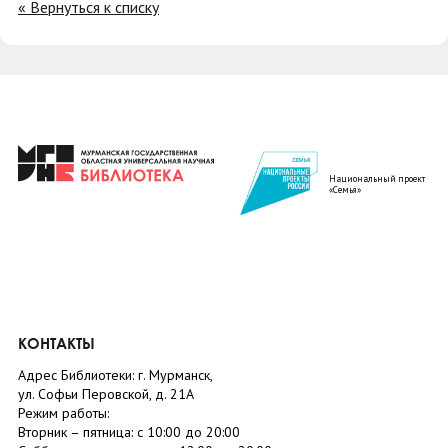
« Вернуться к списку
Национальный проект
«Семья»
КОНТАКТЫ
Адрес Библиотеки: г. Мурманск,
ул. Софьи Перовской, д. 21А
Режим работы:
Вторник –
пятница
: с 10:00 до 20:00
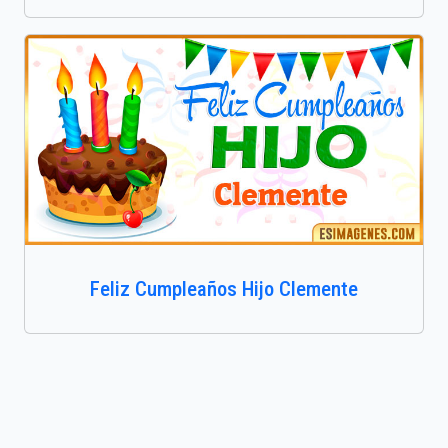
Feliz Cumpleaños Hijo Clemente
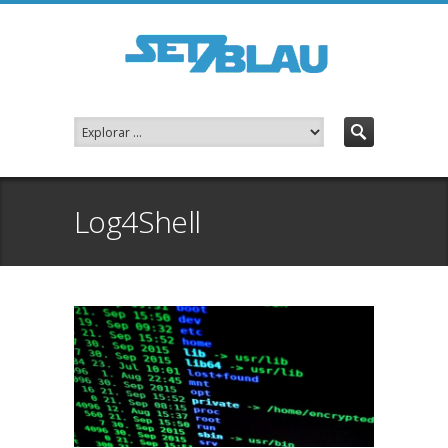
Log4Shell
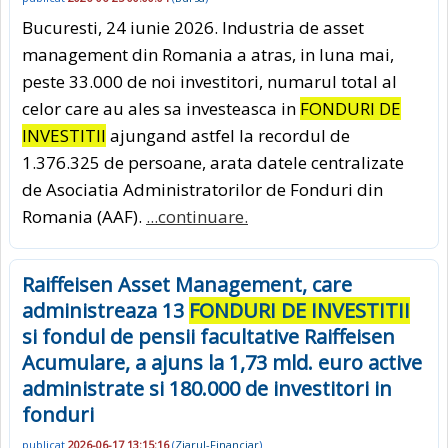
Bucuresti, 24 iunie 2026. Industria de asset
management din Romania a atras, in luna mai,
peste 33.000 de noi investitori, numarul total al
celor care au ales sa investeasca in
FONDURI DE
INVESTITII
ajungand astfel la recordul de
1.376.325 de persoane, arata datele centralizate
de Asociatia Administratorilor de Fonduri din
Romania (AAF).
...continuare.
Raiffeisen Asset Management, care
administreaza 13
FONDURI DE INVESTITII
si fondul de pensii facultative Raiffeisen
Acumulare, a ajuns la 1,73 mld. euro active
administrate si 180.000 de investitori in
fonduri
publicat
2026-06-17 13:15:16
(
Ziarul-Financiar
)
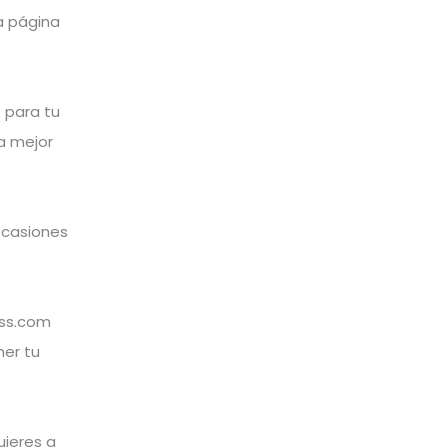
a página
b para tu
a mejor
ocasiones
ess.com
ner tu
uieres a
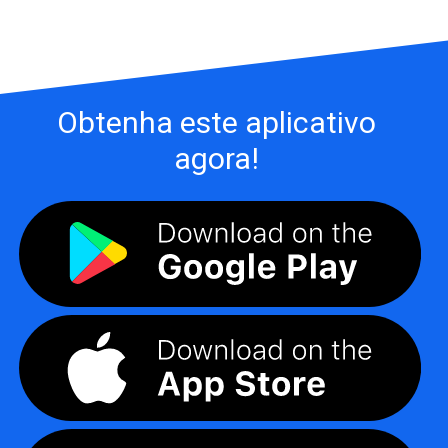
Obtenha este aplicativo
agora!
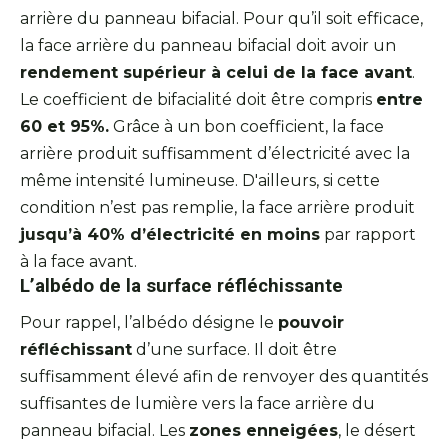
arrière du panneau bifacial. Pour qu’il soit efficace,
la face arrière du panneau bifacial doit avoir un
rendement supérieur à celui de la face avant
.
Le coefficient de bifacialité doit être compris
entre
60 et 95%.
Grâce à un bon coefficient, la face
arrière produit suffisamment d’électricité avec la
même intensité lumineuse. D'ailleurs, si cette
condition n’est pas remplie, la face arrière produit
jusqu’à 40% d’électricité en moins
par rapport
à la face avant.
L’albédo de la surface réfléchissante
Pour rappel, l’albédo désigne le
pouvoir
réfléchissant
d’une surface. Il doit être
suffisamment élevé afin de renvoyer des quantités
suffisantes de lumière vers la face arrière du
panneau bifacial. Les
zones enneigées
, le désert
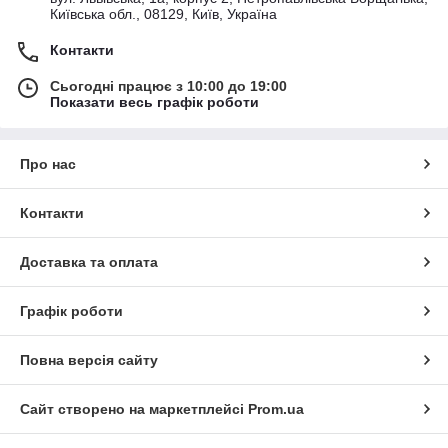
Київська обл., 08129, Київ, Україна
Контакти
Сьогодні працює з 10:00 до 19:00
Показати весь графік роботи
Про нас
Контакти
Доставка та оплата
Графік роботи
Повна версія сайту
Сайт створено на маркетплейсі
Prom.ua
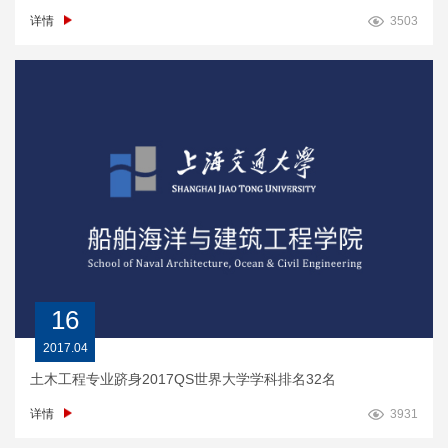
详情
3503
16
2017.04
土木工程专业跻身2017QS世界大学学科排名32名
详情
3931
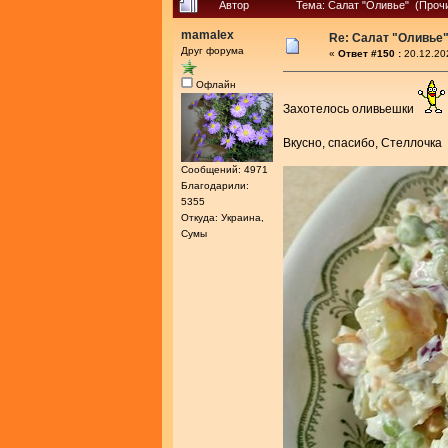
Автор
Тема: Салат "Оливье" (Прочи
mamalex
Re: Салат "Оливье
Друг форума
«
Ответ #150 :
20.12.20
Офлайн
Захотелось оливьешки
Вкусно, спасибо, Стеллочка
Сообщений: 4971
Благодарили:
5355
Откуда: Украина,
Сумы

..........

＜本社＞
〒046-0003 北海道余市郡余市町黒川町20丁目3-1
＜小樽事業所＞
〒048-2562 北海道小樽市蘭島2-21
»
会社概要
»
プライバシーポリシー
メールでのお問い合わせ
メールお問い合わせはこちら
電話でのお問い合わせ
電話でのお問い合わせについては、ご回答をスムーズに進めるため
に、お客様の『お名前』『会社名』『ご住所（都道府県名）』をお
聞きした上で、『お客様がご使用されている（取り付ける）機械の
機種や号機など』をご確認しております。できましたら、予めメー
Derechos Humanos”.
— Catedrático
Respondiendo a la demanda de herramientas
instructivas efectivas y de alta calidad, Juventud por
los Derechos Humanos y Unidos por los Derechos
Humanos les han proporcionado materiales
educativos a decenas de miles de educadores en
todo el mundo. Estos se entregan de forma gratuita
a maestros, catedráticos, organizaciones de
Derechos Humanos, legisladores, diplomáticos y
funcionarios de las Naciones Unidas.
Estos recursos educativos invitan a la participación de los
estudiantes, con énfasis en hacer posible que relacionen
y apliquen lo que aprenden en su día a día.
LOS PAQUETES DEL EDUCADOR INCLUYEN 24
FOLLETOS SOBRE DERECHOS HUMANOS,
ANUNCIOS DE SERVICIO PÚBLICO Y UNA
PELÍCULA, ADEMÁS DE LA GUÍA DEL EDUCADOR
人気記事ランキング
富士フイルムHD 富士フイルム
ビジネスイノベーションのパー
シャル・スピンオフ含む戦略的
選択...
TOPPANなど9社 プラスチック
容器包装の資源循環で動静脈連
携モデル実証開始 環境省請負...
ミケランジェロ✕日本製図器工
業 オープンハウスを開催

..........

**INSTRUCTION**
Among the records, find every line holding the word "Raiffeisen" and copy it.

**EXERCISE RESPONSE**
Raiffeisen Asset Management, care
si fondul de pensii facultative Raiffeisen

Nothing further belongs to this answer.